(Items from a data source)
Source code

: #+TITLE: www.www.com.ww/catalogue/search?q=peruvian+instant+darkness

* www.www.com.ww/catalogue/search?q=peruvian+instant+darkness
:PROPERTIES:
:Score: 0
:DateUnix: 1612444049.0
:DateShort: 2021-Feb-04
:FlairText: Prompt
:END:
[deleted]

**What you should do**
Please reproduce each entry exactly as it appears.

**Response to the exercise**
Source code

: #+TITLE: www.www.com.ww/catalogue/search?q=peruvian+instant+darkness

* www.www.com.ww/catalogue/search?q=peruvian+instant+darkness
:PROPERTIES:
:Score: 0
:DateUnix: 1612444049.0
:DateShort: 2021-Feb-04
:FlairText: Prompt
:END:
[deleted]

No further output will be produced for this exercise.